Mars Sues Agency Over Breach of Exclusivity Provisions

Negotiating exclusivity provisions in agency agreements can often be difficult. Companies want to broadly prevent agencies from working for competitors, while agencies are reluctant to cut off other sources of work. In most cases, though, once the parties have settled on the terms, the relationship moves forward and any disputes are resolved amicably behind the scenes. A recent lawsuit filed by Mars Wrigley against a promotions agency demonstrates that’s not always the case, though.

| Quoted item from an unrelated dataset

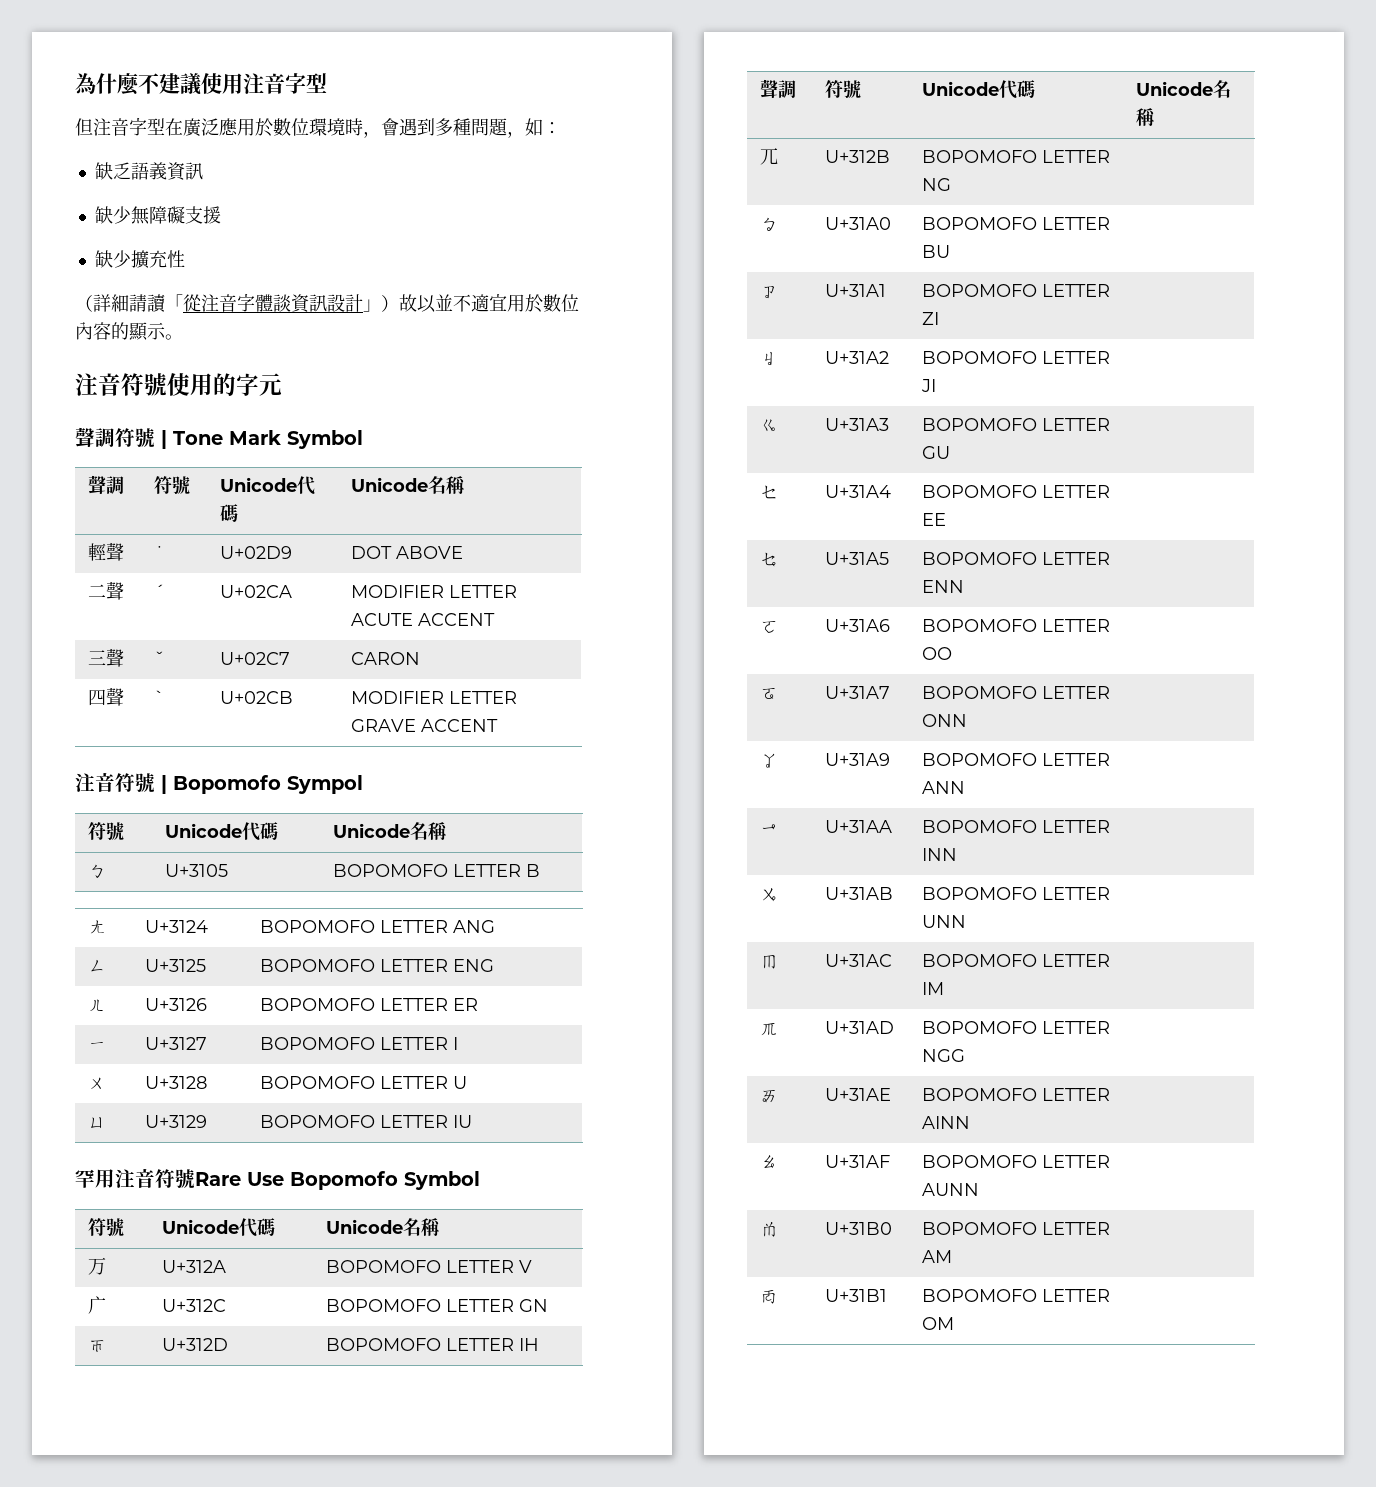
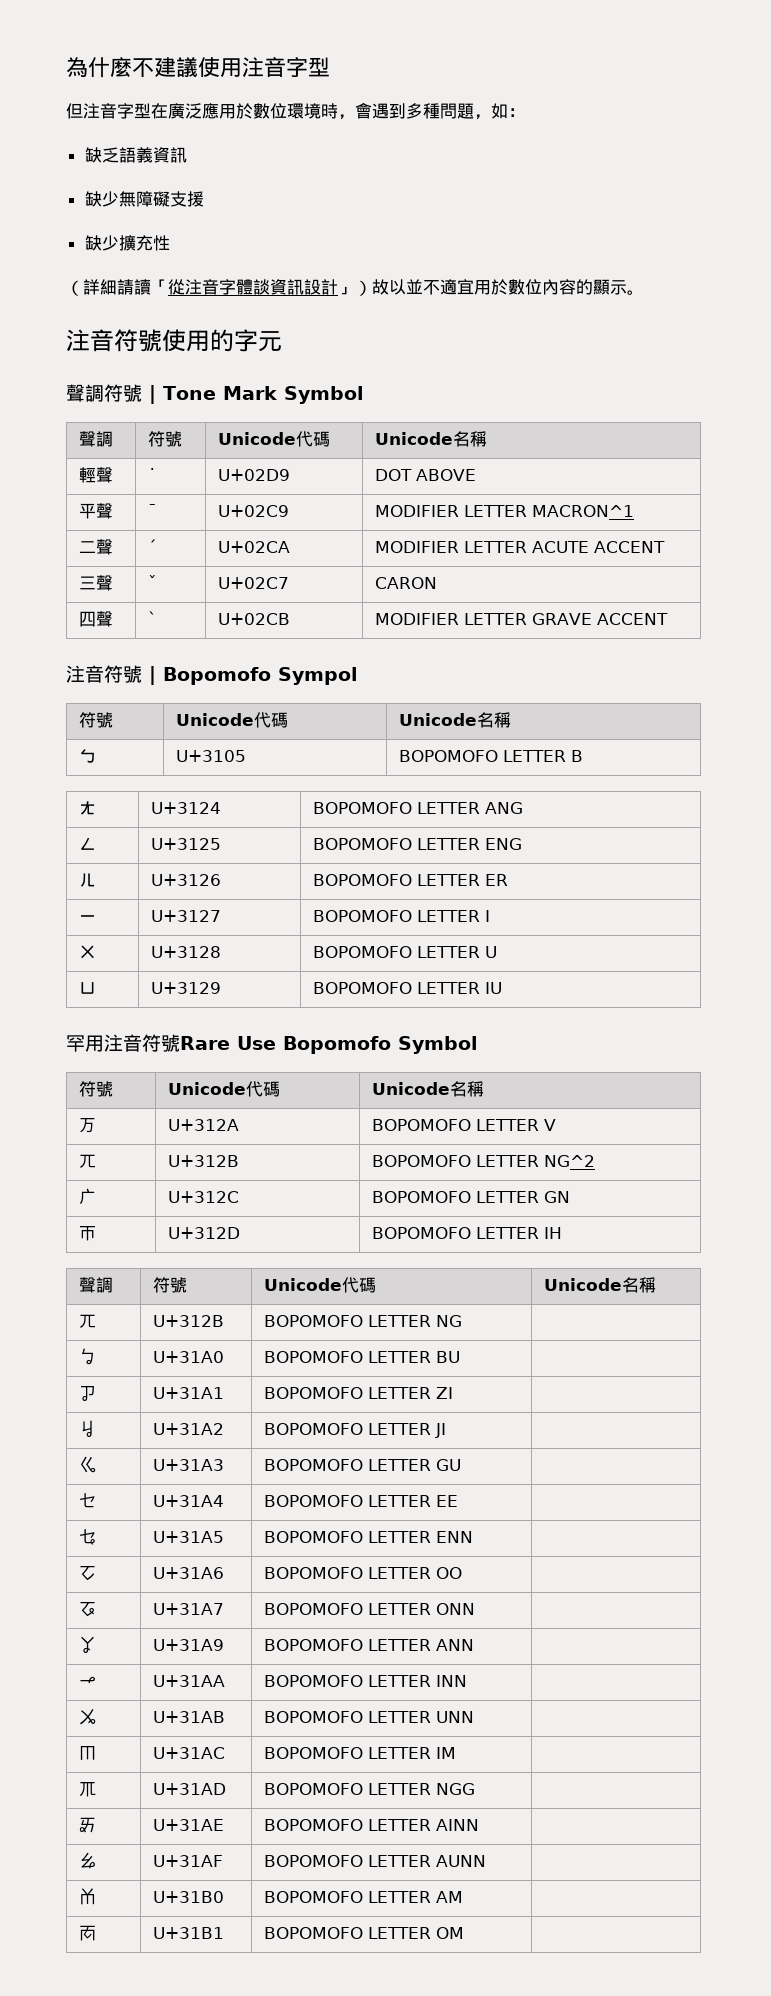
(464, 552) none -> [78,503,113,519] [147,504,157,517] [217,505,289,517] [374,505,634,517] // 平聲 | ˉ | U+02C9 | MODIFIER LETTER MACRON^1
(533, 1266) none -> [78,1154,96,1168] [167,1155,239,1167] [371,1155,595,1167] // ㄫ | U+312B | BOPOMOFO LETTER NG^2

The agreement between the parties includes a provision that prevents the agency from working for a competitor without Mars’ express approval. Last year, however, Mars employees learned that the agency had answered an RFP and won a contract with a competitor without seeking approval. Mars believes this couldn’t have happened without the use of their confidential information and, to make matters worse, that two representatives with experience working for Mars have been assigned to the new account.

Mars alleges that it tried to get more information from the agency by invoking its audit rights under the agreement, but that the agency refused. And Mars reports that it sought to resolve the dispute amicably, as required by the agreement, but that those efforts have failed. The lawsuit asserts three counts of breach of contract and seeks an order requiring the agency to protect Mars’ confidential information and work product.

At this point, we only have one (heavily redacted) part of the story, and we don’t know whether either party did anything wrong or whether there are lessons to be learned here. But this case may serve as a good reminder to think carefully about exclusivity and confidentiality provisions in your agency agreements.